*ACTIVITY*
In the passage on intrusion detection results, how many of the 80,729 normal instances in the CIC-IDS-2017 dataset were misclassified as attacks?

*PASSAGE SHOWN*

%%

The ROC curve gives further evidence that the model is outstanding in its classification capabilities (Figure 6b). The near-perfect curve and an AUC close to 1 indicate the model’s sensitivity (true-positive rate) to specificity (false-positive rate) balance and, thus, excellent discrimination between normal and attack traffic with any decision threshold. Such performance is crucial for network intrusion detection systems, in which both false alarms and missed detections can cause significant consequences.

Overall, these results highlight the high performance of the model in network intrusion detection with the UNSW-NB15 dataset. The good accuracy rate of 99.88% reveals its reliability, while the low false-positive and false-negative rates confirm that it is trustworthy and robust in real-world scenarios. Moreover, the flattening of the loss and accuracy curves after 75 epochs reveals convergence without further necessity for more training. The strong evaluation metrics and the visually validated trends in the provided graphs point toward the suitability of this model for deployment within real-world network security systems, capable of working with high precision and with minimal error rates and consistencies.

4.4.2. Results for Dataset 2 (CIC-IDS -2017 Dataset)

This model presents excellent performance with the CIC-IDS -2017 dataset for the detection and classification of network traffic (Figure 7). The figure consists of four important visualizations that effectively reflect the reliability and generalization capability of the model. The graph of accuracy clearly shows the consistency of improvement by the model throughout the training process (Figure 7a). The curves of training accuracy and testing accuracy depict steeply increasing growth during the first 20 epochs, thus indicating fast learning. Beyond epoch 50, the curve stabilizes, and both the training and testing curves reach almost 98.7% at the end of 100 epochs. Both the training and testing accuracies align, indicating that it does not overfit and generalize well, which is a primary concern for real-world applications.

The loss curves also serves as further proof of the effectiveness of the model’s learning process (Figure 7b). Both the training and testing loss curves drop rapidly within the first 20 epochs and level off after epoch 50. The loss curves are characterized by a slow, steady decline that is essential in preventing overfitting. The near-overlap of the training and testing loss curves further points to the absence of major generalization errors. The low loss values at the end of the training process show that the model was able to minimize classification errors. The confusion matrix gives detailed insights into the classification performance for normal and attack traffic (Figure 7c). Of 80,729 normal instances, 80,322 were correctly classified as true negatives, while only 407 were misclassified as attacks or false positives. In this case, among 54,210 instances of attacks, the model classified 53,941 as attacks and misclassified only 269 as normal, that is, false negatives.

%%

*SOURCE MATERIAL*
%%

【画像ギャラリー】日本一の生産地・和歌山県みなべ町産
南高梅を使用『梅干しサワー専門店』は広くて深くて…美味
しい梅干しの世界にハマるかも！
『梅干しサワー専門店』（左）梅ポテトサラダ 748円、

%%

*ANSWER BOX*
407